The new feature can be used at 26,500 Subway restaurants across the US.
“This is where the consumers are taking us — the ability to give the consumer the control by bringing them to all these new devices and the convenience of paying, but allowing the consumers to really get personalization from the device [through artificial intelligence],” Del Valle said.
As of Western Union, its Messenger chatbot enables customers to make funds transfers, and in this instance, from within the US to more than 200 countries worldwide. Users can also check exchange rates at any time, as well as ask simple questions such as the status of a transfer or the location of the closest agent.
“We want to be where our customers want to be, where they are comfortable in transferring money,” Khalid Fellahi, senior vice president and general manager of Western Union digital, told Mobile Payments Today.
“For us, the guiding principal is really sort of ubiquity.
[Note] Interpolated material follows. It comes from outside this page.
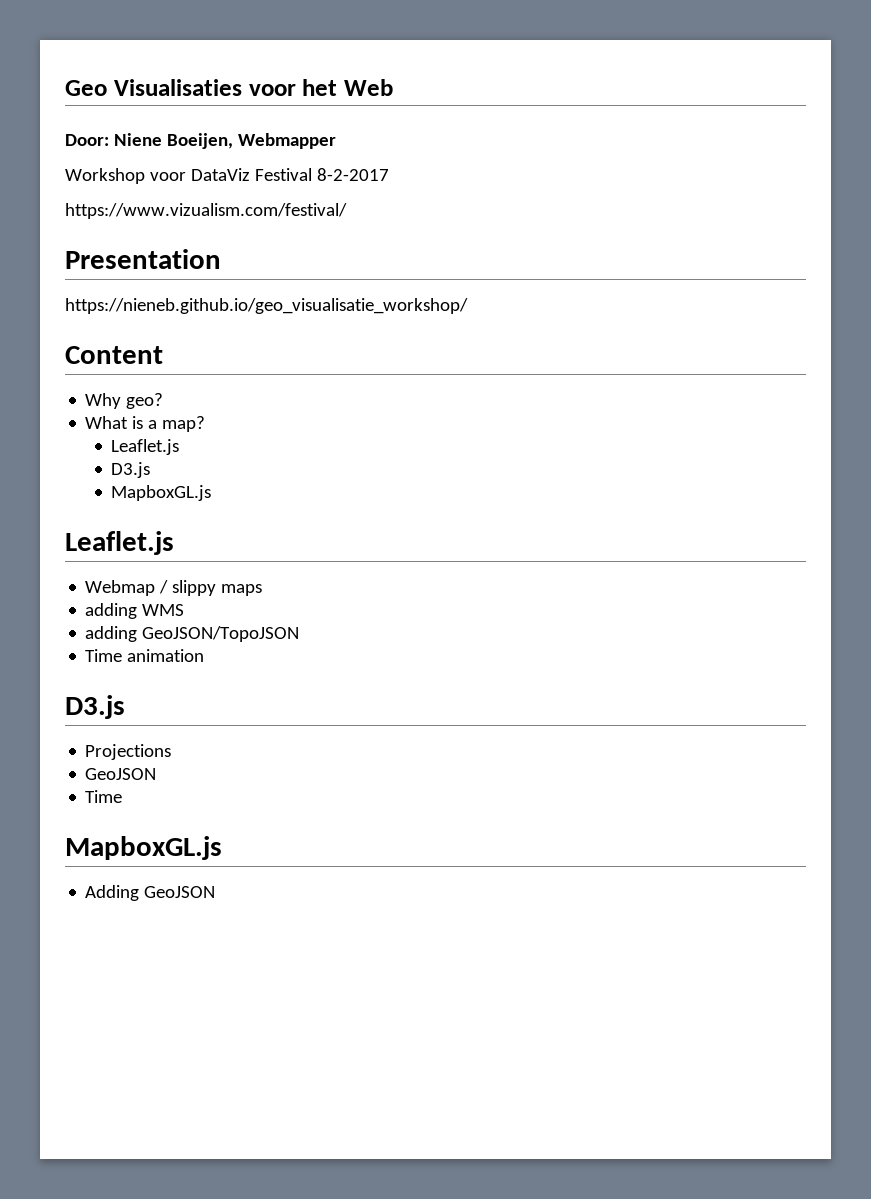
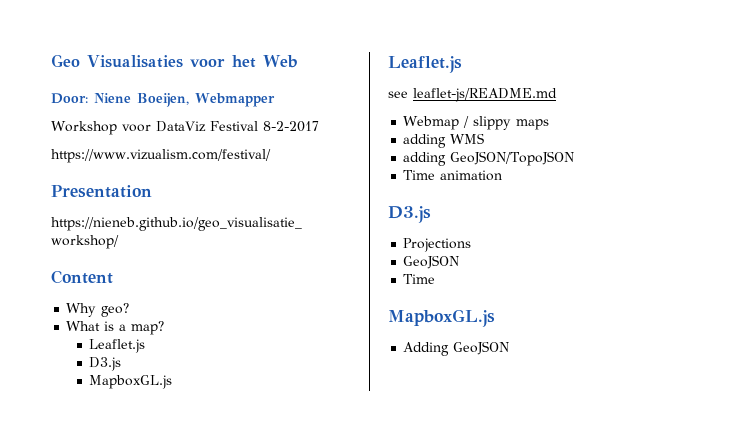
(174, 543) none -> [388,88,557,102] // see leaflet-js/README.md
We have new places where people hang out and we want to make sure we’re there.”
For Western Union and MoneyGram, a presence on Messenger gives them another option for consumers in addition to transfers made online, through a mobile app or in person. They follow the lead of TransferWise which was the first international money transfer company to enter the Messenger platform a couple months ago.
Facebook, which introduced person-to-person payments within Messenger in early 2015, expanded the feature in April to support groups as well.
In addition, Facebook has recently revamped its AI assistant for Messenger, M. The upgrade, initially only for US users, lets M pop into open conversations on Messenger when it “recognizes intend” and suggest relevant content and capabilities.
At launch, the feature has a handful of capabilities, including payments. This means that is someone types “you owe me $10,” M will appear suggesting that the participants use Messenger’s payments function.
M will also enter a conversation about a trip with the offer of arranging an Uber or Lyft, as well as offer to share users’ locations.
Last year, Facebook began supporting PayPal as one of the payment options within Messenger. The integration means that customers who shop via the growing number of chatbots from online merchants are now able to transact on Messenger using PayPal’s payment service.